Method for final passivation of integrated circuit

Abstract

A planarization method is disclosed to provide improved protection against cracking of the final passivation layer of integrated circuit devices. In one embodiment, such method includes final passivation of an integrated circuit device including at least one integrated circuit chip. Such final passivation includes the step of forming a layer of protective material over a top surface of the integrated circuit chip, and a subsequent step of planarizing such layer of protective material to obtain a protection layer having a substantially flat top surface.

Description

RELATED APPLICATIONS

The following application is related to the present application and is incorporated herein by reference: European application no. 97830174.5.

BACKGROUND OF THE INVENTION

1. Field of the Invention

The present invention relates generally to methods for protecting semiconductor integrated circuits against mechanical stress or chemical agents and, more particularly, to methods for forming a passivation layer on such circuits to provide such protection.

**Objective**
Continue the patent text on final passivation of integrated circuits, starting after its last sentence.

**Data rows**
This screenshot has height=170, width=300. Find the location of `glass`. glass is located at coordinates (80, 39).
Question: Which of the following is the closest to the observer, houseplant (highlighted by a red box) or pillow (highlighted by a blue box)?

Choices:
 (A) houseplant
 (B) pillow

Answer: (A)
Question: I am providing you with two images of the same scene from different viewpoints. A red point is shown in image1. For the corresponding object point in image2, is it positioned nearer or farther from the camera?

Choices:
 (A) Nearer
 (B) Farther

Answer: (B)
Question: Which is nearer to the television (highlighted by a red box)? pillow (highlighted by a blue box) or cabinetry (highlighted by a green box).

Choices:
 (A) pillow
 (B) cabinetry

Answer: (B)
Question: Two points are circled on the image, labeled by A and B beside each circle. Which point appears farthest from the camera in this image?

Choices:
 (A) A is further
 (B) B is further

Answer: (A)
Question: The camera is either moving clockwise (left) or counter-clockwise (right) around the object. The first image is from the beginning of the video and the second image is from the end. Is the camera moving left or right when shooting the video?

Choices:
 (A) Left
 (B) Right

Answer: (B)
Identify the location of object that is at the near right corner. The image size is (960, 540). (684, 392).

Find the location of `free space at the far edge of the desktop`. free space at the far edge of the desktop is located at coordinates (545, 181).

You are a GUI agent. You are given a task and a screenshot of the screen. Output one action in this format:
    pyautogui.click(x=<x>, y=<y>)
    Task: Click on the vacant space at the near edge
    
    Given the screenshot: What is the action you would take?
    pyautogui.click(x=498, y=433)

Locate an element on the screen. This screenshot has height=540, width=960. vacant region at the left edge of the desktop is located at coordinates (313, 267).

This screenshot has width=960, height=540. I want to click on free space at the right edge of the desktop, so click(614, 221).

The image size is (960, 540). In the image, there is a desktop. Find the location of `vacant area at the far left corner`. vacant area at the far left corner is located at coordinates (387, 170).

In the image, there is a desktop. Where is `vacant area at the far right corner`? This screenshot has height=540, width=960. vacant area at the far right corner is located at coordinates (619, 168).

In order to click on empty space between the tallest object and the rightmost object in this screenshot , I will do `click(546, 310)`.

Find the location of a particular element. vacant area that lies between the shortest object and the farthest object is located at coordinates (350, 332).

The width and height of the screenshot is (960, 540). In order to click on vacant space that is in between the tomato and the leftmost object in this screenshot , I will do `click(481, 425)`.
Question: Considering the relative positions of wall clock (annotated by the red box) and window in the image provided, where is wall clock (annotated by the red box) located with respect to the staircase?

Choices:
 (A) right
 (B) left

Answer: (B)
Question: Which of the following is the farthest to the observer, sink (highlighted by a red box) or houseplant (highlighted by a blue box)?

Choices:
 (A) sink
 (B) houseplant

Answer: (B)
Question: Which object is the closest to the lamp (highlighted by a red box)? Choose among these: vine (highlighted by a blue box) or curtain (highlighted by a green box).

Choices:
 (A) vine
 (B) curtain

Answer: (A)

**Written answer**
2. Discussion of the Related Art

Semiconductor integrated circuits (hereafter referred to as chips) manufactured with Large Scale Integration technologies (LSI, VLSI, ULSI, and the like) typically are covered by a protective layer to protect against mechanical stress and aggressive chemical agents. This protective layer, referred to herein as the final passivation layer, typically is formed of silicon-based dielectric materials, such as silicon dioxide (USG), phosphorus-doped or fluorurate-doped silicon oxide (PSG or FSG), silicon nitrides and nitride oxides (SiOxNy, Si3N4).

The final passivation layer is conventionally formed by use of Chemical Vapor Deposition (CVD) techniques, either the plasma-enhanced CVD technique (PECVD) or the atmospheric pressure CVD technique (APCVD). The top surface of the final passivation layer formed by conventional techniques generally is not planar, having protrusions and depressions caused by gaps in the underlying layers (for example, gaps between metal lines of the uppermost metal interconnection layer). Such a non-planar top surface is disadvantageous because, when the chip is encapsulated in a package, the mechanical stress exerted by the package on the chip generally is not uniformly distributed over the top surface of the final passivation layer. Such non-uniform distribution of stress can lead to cracks in the final passivation layer, through which chemical agents or water molecules can penetrate and reach the underlying layers of the chip.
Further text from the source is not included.